Credit scores Aren’t Everything
 

Every mortgage broker regularly gets the same question: "What credit score do I need to qualify for a mortgage loan?"  I want to help clarify how credit affects your home buying process and also explain a little about credit scoring as well.

Credit scoring for mortgages started in the mid to late 90's and now uses the model fashioned by Fair, Isaacs Corporation, or FICO. These numbers, which reflect poor, average or great credit histories are numerical milestones lenders use to help approve a loan. But what they do not do is approve or deny a conforming or conventional loan simply due to the FICO number. There is no "required" credit score for these loans. Credit scores are used, but not by themselves. Other factors that contribute to a loan approval can be more down payment, good cash reserves or debt ratios below guidelines.
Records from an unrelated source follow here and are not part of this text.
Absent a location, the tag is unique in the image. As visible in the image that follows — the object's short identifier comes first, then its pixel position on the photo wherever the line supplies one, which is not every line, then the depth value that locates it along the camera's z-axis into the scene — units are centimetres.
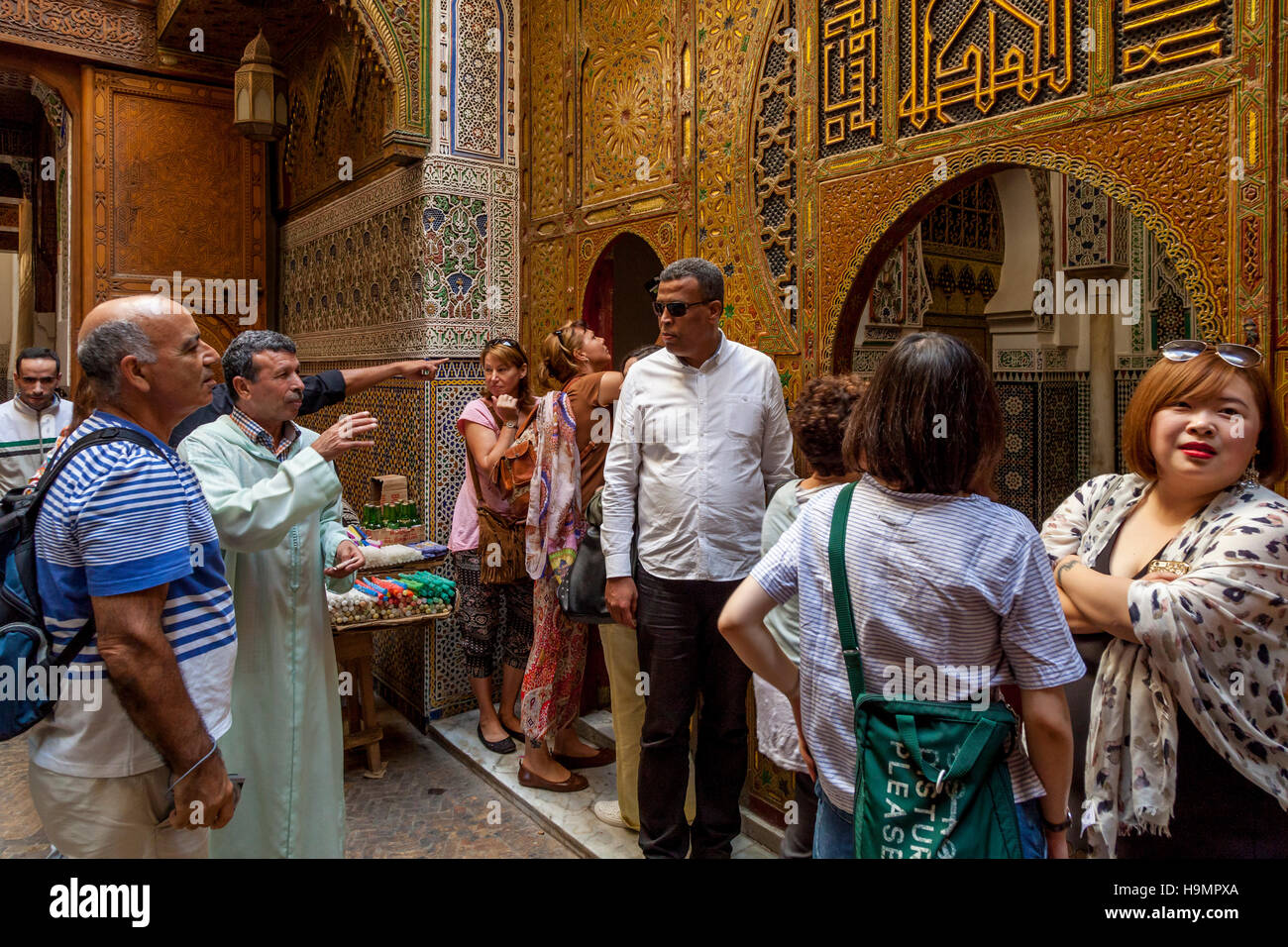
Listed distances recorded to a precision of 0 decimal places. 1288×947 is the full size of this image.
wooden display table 435
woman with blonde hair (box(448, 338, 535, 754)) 438
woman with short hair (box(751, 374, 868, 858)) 254
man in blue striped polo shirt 177
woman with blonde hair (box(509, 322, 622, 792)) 374
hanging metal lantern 518
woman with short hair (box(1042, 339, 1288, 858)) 180
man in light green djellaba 258
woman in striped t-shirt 150
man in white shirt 299
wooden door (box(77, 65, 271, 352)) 620
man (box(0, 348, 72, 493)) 547
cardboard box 467
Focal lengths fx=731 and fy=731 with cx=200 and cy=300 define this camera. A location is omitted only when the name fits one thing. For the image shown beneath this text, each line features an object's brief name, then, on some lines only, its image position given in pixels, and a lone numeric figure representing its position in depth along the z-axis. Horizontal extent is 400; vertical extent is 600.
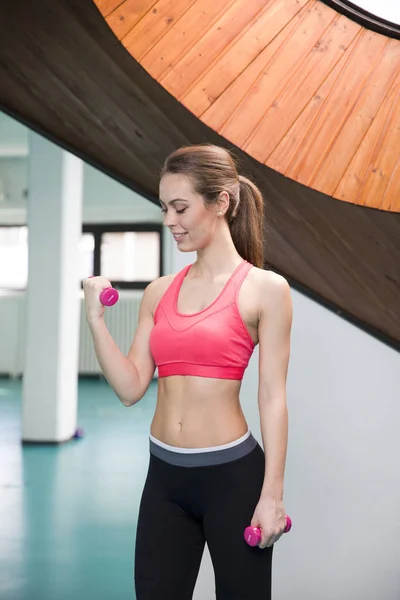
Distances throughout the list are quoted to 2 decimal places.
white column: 5.93
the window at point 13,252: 10.32
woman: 1.47
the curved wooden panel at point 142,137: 2.13
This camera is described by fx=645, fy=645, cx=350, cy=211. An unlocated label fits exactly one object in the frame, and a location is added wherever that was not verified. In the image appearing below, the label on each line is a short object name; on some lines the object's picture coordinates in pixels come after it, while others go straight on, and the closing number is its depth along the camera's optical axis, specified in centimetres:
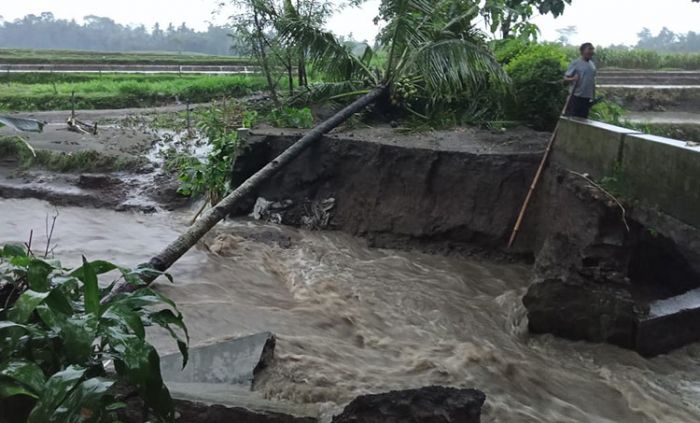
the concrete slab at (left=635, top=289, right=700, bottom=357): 599
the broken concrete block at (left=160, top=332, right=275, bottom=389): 434
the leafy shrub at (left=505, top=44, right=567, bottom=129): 958
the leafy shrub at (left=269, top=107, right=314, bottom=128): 1099
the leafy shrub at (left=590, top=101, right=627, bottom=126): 973
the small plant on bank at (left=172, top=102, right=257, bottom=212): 1061
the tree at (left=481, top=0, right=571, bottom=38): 1198
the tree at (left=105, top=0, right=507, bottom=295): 1020
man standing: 859
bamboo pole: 826
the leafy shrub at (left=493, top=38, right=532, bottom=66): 1161
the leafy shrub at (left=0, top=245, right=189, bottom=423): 241
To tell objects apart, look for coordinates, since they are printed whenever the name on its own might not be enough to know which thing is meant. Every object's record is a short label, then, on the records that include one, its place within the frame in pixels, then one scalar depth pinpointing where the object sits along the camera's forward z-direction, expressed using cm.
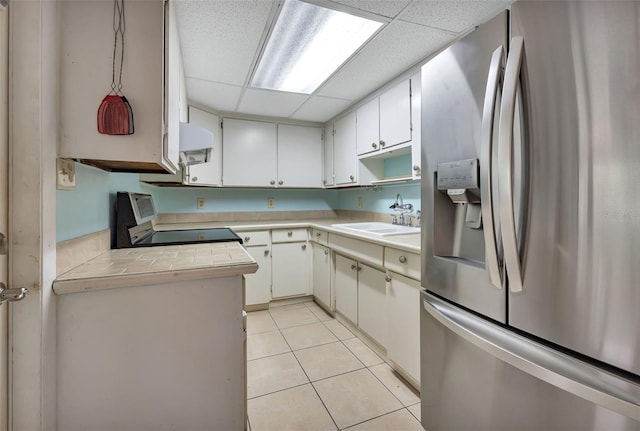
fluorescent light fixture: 148
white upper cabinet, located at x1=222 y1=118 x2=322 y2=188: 298
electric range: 142
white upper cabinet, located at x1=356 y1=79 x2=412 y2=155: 203
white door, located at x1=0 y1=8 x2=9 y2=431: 73
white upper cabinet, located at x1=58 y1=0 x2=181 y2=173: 90
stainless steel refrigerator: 57
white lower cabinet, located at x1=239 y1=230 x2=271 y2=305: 272
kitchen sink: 218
There are certain variations of these themes that will ask for a minimum credit score but typically such requirements are for non-conforming loans that vary from the standard conventional fare such as 100 percent financing or stated income mortgages.
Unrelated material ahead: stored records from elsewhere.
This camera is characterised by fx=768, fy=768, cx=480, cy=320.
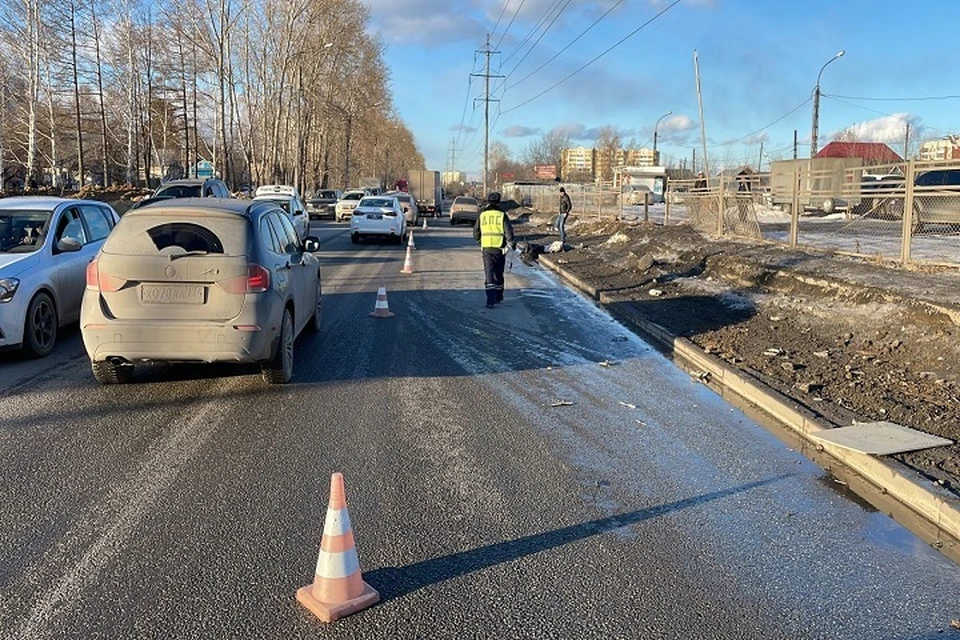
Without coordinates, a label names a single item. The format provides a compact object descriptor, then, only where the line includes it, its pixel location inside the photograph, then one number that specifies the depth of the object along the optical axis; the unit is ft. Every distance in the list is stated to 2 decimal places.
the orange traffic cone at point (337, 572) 10.96
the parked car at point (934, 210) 61.87
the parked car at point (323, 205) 159.02
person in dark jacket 85.97
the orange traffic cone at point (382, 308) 36.91
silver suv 21.49
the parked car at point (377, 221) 84.48
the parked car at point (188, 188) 70.12
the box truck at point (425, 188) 193.88
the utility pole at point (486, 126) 232.12
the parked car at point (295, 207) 72.72
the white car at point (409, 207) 126.93
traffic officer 40.37
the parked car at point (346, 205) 138.62
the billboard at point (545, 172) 382.89
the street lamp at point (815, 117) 142.10
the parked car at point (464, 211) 146.00
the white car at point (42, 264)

Some borrowers don't apply for a mortgage at all because they find their credit score is below 600 and think they'll get a much higher rate or not qualify at all for a mortgage. Again, on conventional conforming loans credit scores don't dictate an interest rate. Only when applicants are indeed considered "sub prime" are rates adjusted due to overall credit quality. But on a standard 20 percent down mortgage, borrowers with 580 credit scores can be eligible for the same rates as those with rates in the high 700 range.